>>>>

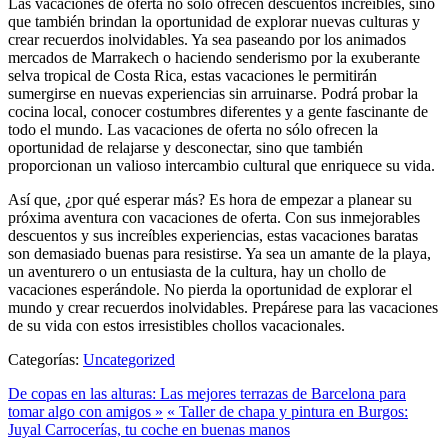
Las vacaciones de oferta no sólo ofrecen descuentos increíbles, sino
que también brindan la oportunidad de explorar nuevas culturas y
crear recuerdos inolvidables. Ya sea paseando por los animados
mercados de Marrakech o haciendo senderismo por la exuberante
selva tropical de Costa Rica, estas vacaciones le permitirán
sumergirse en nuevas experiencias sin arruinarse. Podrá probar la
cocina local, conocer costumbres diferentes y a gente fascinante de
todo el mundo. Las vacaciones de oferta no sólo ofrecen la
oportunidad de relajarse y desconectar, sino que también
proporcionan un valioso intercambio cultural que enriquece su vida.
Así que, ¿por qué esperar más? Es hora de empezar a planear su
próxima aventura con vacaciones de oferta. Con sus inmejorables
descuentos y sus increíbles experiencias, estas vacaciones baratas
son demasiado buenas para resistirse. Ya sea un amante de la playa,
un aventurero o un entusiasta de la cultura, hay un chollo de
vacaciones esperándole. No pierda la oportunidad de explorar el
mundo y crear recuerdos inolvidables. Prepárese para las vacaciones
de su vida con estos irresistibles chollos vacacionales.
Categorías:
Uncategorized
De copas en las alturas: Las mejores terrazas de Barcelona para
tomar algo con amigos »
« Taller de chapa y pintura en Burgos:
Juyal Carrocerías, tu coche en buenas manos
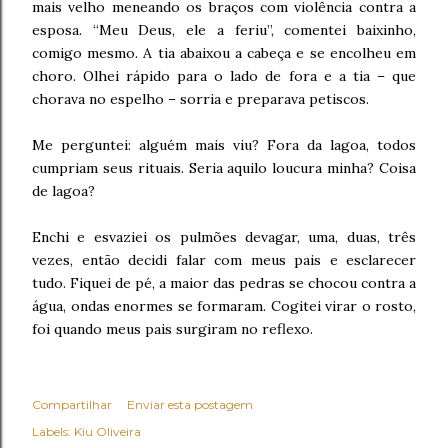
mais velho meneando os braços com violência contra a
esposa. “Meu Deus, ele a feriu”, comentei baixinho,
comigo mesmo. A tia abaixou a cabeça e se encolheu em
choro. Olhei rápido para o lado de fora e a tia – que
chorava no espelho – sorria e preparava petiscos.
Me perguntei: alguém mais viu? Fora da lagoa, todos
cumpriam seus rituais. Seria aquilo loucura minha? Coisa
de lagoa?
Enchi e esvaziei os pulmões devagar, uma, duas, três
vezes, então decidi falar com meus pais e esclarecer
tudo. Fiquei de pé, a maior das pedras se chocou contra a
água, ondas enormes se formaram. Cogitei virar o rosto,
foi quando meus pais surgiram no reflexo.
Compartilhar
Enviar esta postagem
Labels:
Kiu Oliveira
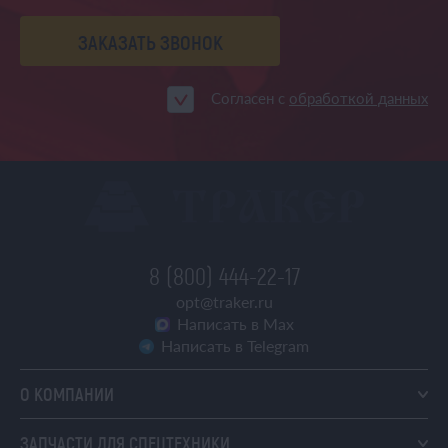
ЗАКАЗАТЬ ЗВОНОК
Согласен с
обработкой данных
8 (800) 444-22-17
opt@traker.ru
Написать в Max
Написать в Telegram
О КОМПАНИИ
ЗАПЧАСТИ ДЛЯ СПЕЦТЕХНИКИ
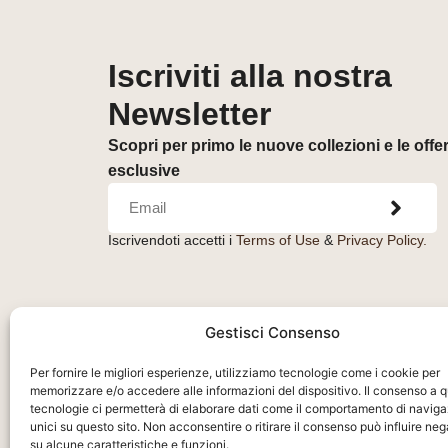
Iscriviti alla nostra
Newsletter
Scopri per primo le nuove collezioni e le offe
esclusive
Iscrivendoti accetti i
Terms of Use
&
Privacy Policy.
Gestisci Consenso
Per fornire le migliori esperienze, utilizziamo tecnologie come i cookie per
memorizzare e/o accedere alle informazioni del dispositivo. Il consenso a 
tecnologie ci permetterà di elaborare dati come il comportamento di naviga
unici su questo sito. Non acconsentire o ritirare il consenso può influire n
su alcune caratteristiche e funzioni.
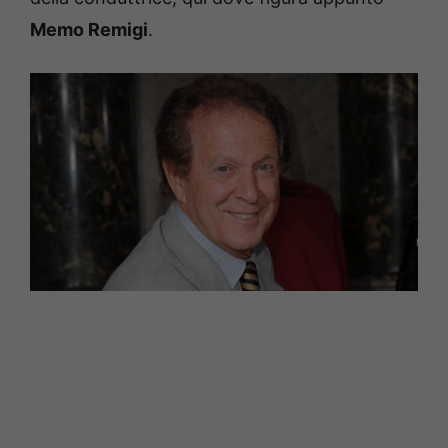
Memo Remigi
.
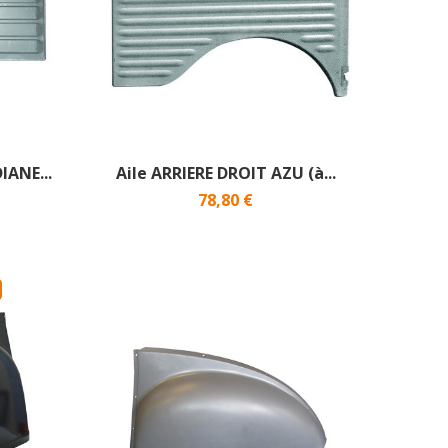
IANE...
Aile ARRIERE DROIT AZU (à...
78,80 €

<<<<
>>>>

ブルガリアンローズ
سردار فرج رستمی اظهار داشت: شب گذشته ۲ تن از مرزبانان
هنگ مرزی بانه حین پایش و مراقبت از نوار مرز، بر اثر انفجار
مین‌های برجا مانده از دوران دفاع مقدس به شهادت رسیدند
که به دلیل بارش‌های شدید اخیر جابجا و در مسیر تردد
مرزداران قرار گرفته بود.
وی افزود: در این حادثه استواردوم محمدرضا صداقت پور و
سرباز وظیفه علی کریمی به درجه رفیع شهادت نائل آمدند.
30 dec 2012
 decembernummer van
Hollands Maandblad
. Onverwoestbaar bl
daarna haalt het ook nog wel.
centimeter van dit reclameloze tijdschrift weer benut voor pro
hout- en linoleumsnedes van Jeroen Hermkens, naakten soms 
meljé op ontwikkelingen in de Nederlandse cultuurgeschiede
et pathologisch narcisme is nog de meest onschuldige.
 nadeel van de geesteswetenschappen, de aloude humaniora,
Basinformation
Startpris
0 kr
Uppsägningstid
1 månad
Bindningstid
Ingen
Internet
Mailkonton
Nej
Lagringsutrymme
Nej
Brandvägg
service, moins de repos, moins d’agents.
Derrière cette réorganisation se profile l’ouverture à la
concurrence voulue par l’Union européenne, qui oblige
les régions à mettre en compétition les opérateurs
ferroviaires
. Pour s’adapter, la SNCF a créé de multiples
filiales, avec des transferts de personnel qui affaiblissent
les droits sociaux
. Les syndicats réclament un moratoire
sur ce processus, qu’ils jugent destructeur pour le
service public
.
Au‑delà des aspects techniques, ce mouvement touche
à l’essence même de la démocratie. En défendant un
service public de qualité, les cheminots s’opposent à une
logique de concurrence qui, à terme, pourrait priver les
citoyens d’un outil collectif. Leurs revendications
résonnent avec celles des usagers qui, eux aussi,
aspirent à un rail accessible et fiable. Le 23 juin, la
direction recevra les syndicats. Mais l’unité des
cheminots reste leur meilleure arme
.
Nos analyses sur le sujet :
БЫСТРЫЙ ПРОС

<<<<
>>>>

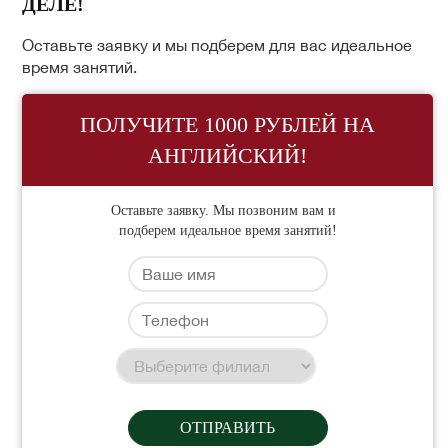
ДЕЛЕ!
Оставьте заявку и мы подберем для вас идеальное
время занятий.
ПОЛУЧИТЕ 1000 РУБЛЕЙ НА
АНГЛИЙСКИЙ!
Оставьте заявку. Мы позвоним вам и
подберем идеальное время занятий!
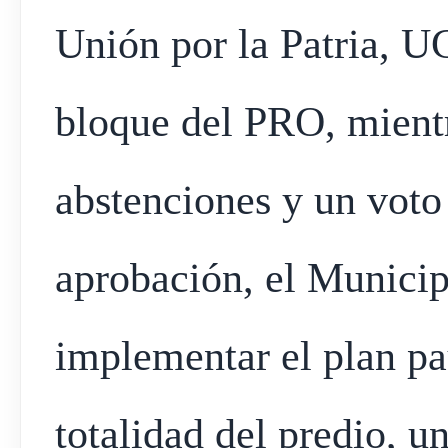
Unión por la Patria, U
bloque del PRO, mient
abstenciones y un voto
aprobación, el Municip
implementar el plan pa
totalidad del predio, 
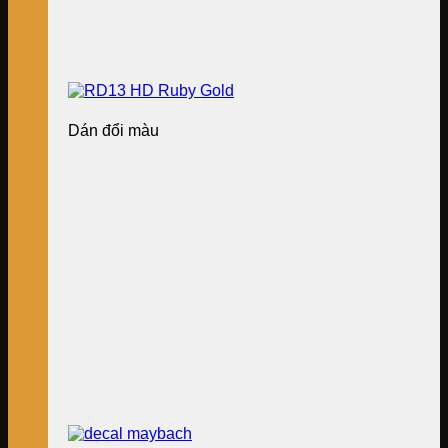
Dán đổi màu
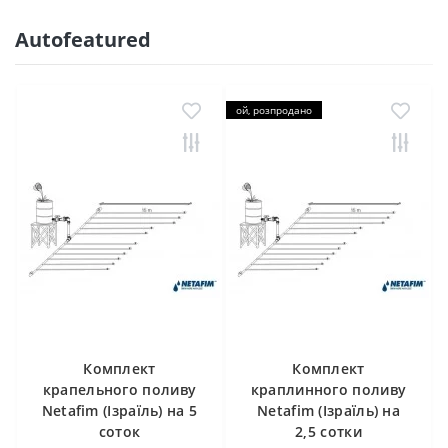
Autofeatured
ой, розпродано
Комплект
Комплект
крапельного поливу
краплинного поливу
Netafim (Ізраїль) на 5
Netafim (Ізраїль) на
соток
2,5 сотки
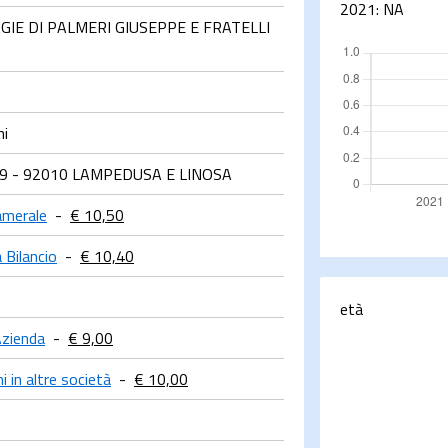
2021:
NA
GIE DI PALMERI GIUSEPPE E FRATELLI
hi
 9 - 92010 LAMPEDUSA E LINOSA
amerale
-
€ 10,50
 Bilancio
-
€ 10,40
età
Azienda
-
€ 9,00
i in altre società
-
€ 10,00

<<<<

Directions
Give the lines above again exactly, from the one containing "Juyal Carrocerías, tu coche en buenas manos" to the one containing "Enchi e esvaziei", both included, but leave out the pictures.

Reply to the exercise
Juyal Carrocerías, tu coche en buenas manos
mais velho meneando os braços com violência contra a
esposa. “Meu Deus, ele a feriu”, comentei baixinho,
comigo mesmo. A tia abaixou a cabeça e se encolheu em
choro. Olhei rápido para o lado de fora e a tia – que
chorava no espelho – sorria e preparava petiscos.
Me perguntei: alguém mais viu? Fora da lagoa, todos
cumpriam seus rituais. Seria aquilo loucura minha? Coisa
de lagoa?
Enchi e esvaziei os pulmões devagar, uma, duas, três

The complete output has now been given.